Office Buildings with Air Conditioning Set Too High
Just answering the question, "Why would someone wear a coat in July unless he or she was hiding Semtex lingerie?"

Sunday, July 24, 2005
Historical Perspective
The last time someone other than Lance Armstrong won the Tour de France:
  • Companies were using Windows NT, and home users were buying Packard Bells pre-installed with the new Windows 98. First Edition.

  • Ken Starr was preparing a report that would lead to impeachment of President Clinton.

  • Bill Clinton had not given the televised speech saying he might have inappropriate contact with an intern.

  • NATO was threatening air strikes against Serbia for its continuing slaughter of Albanians.
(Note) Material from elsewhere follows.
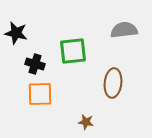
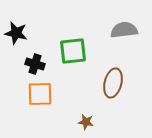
brown ellipse: rotated 8 degrees clockwise
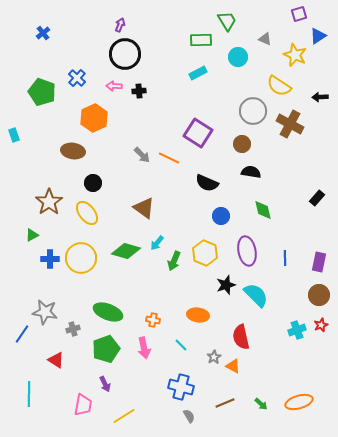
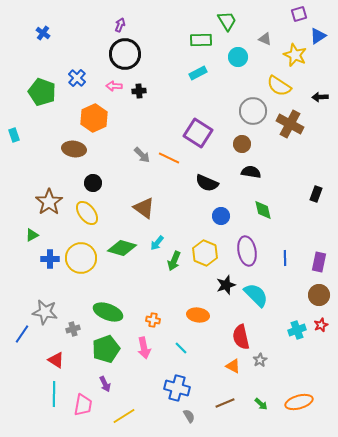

  • NASDAQ was almost to 2000, less than half of its peak in the dot-com bubble.

  • Matthew Shepherd was an anonymous student in Wyoming.
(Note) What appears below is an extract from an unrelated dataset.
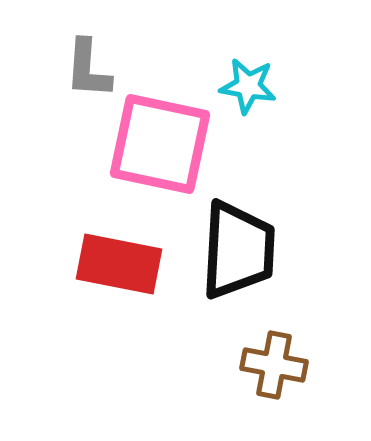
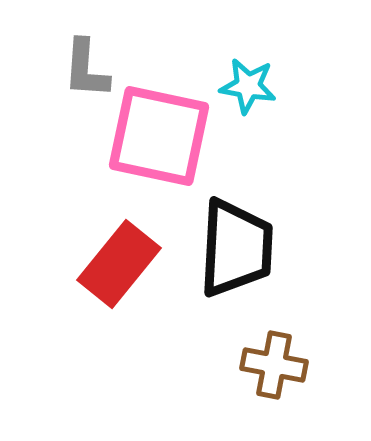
gray L-shape: moved 2 px left
pink square: moved 1 px left, 8 px up
black trapezoid: moved 2 px left, 2 px up
red rectangle: rotated 62 degrees counterclockwise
  • The Truman Show really creeped me out, so I saw it three times in theatres.

  • I was four months into my first job in IT, and four months out of my last blue collar position. I had just moved out of my mother's basement, rock on!, and was about five months ahead of my first IT layoff.

  • I was a mere days away from proposing to my girlfriend, whom I had tricked into moving to St. Louis from Columbia by pretending I was pregnant.

  • John Grisham had dominated the bestseller lists.

  • When you said "Potter," people thought of Sherman T., but that was about to change.

  • More people still used Netscape Navigator than Internet Explorer.

  • Feminism was in an uproar when Ally MacBeal appeared on Time as an icon of feminism.

To say Noggle, one first must be able to say the "Nah."